GIVEN PASSAGE:
——

    I went for too little storage on the vm in the begiining (10G) so of course it filled up to the brim in a day. So I had to learn how to extend an lvm. Which worked only after I made some space available. It was so full, even mkdir failed.



  • Revolut was mentioned before, but let me elaborate on it.

    They are essentially a bank but you can open an account through their app with the needed IDs.

    You load money onto your account via a card payment from a conventional bank account, so no transfer fees apply in that sense.

    They have one time use virtual cards and free persistent virtual cards. You can order physical ones if you want. You can set limits and recurring transactions per card. It even recognizes subscripition services and lets you know in advance if you need to top up the account before a payment is due.

    Caveat: ads for their own services to buy crypto, gold, stocks and crap. I personally wouldn’t keep huge sums on my account, but know people who use it extensively. Even after years of usage, they werent burnt yet.

    I have no experience with customer service, as I only use it for what you are looking for. According to the internet, their CS can be abysmal.








  • An interesting take, and not very popular among the other comments, but I suppose you have your experiences and reasons to say this.

    As I mentioned RAID is on the table, no problem with that. It is kind of the point to have a safer, more centralized storage for important stuff, and space for keeping media.

    Speed wouldn’t be a concern. Noise is, since my apartment is very small. And reliability over time would be. Especially power cycles, or spin down - spin up events. I figured if I used SSDs, I could leave the whole rig powered on 24/7 But with HDDs I think I would probably need to turn the system off for the night.

    Correct me if I am wrong about enterprise grade SSDs, but if I have the power on time and the TBW values for the drives along with the manufacturing date, ones with reasonable combination of those could be bought for a reasonable price. After some testing they could also be trusted. At what point would you expect an SSD like this to last some years in a home server environment? I am not an expert but with some pointers this should be easy to figure out, which is why I am asking.


  • I don’t plan to neglect backups. Currently I use Syncthing as well, but only between non-redundant storage locations, so I have duplicates. Like phone pushes photos to pc or laptop, those sync them between each other. Important docs that I can’t lose are also on all 3 devices.
——
Collected data entries:
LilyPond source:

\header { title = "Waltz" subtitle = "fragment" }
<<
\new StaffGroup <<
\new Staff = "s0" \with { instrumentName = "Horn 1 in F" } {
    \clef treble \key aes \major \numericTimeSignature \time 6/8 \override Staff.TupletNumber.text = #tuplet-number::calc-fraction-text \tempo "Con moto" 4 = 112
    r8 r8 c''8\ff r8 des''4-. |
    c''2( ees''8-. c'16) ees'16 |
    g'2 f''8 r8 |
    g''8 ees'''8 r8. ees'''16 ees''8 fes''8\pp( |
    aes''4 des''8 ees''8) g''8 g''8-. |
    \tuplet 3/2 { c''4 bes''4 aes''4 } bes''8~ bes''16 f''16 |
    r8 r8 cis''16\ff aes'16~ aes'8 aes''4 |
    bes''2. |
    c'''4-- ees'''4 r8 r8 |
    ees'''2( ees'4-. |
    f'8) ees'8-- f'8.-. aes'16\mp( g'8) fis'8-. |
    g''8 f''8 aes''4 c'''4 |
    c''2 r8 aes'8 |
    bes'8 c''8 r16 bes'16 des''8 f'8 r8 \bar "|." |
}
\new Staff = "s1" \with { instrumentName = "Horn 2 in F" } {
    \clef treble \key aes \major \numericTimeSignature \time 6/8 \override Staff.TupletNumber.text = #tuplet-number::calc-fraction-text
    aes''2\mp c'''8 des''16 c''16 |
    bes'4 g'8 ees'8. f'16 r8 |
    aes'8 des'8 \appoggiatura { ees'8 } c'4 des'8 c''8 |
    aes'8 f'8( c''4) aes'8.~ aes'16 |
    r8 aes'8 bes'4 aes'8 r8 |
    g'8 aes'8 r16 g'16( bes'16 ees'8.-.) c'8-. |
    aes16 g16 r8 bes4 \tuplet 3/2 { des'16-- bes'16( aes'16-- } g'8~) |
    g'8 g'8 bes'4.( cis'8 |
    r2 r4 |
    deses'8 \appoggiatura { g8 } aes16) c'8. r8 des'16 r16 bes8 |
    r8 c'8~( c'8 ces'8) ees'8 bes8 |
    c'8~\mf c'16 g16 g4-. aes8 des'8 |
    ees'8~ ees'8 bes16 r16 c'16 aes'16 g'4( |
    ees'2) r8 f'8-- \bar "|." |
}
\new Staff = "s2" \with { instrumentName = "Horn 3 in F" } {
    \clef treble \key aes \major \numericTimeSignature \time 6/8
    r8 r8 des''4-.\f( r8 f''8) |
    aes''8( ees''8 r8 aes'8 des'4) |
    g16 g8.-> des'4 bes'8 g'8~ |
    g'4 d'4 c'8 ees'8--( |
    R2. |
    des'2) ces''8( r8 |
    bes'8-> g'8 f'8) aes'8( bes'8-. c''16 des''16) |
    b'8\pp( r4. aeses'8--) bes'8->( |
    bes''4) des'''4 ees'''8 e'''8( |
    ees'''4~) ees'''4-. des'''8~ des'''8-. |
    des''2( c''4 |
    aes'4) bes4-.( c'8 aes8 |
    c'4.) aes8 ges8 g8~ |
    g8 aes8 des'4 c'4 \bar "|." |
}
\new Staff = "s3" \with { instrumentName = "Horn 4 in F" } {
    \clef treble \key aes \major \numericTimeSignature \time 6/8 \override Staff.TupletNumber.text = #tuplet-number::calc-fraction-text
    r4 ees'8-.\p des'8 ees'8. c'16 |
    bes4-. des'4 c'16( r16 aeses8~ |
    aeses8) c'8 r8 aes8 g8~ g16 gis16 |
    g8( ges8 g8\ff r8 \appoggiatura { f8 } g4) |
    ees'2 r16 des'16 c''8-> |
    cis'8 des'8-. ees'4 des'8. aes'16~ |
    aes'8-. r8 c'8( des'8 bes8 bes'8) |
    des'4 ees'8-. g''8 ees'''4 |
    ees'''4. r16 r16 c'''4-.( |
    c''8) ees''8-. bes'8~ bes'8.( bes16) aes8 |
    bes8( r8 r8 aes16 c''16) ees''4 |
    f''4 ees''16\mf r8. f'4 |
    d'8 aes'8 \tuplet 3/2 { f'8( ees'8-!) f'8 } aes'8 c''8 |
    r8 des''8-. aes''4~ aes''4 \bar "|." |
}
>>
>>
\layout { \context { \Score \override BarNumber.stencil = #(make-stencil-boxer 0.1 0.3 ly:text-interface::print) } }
——
TASK REQUIREMENTS:
[a] Answer from the forum comments, one answer per line:
(i) How much storage was first given to the VM?
(ii) How is money loaded onto a Revolut account?
(iii) Besides reliability over time, what concern does the writer raise because the apartment is very small?
[b] List every kind of card that the forum comments say Revolut offers.
[c] Continue the forum comments about home storage and backups, picking up after their final sentence.
These lines stand apart from the forum comments and are separate material.

TASK-BY-TASK ANSWERS:
[a]
(i) 10G
(ii) By a card payment from a conventional bank account
(iii) Noise

[b] One-time-use virtual cards, free persistent virtual cards, physical cards

[c]
    And I plan to keep the local storage of mission critical data around on some clients at least. I just want to have a central, more robust, redundant system where one or 2 disks can fail without my data being gone or corrupted.


  • Thanks for the insights on the case and drives!

    I have an old Silverstone case with about 6 of the old style 3,5" drive mounts and 3x5,25" bay. Originally I had a Samsung 1TB drive in it (which is still kicking around somehow pulling torrent drive duty) I remember it being louder in that case then in my new one. So I’ll have to test it out. If i can get my hands on some rubber bearings and if they help any at all.

    I am not planning to go that big on storage for now tho. It sounds like serious work. I am doing this so I can be more comfortable. Aside from updates, I want to dial it in once and forget it unless I need to touch it.







  • I also use open source options whenever they fulfills my needs. I am not changing to linux yet because of gaming.

    I grew up relatively poor, so burning cd-s for each other and trading games was the jam when I was in school. Games I usually still pirate and even when I buy them I have already tried them to an extent, or finished them 5 times. Steam sales are a godsend for multiplayer only titles tho. I have nothing against supporting devs. But ubi, ea and those responsible for games with 0 content and giant day1 patches, season passes and all that crap can get fucked.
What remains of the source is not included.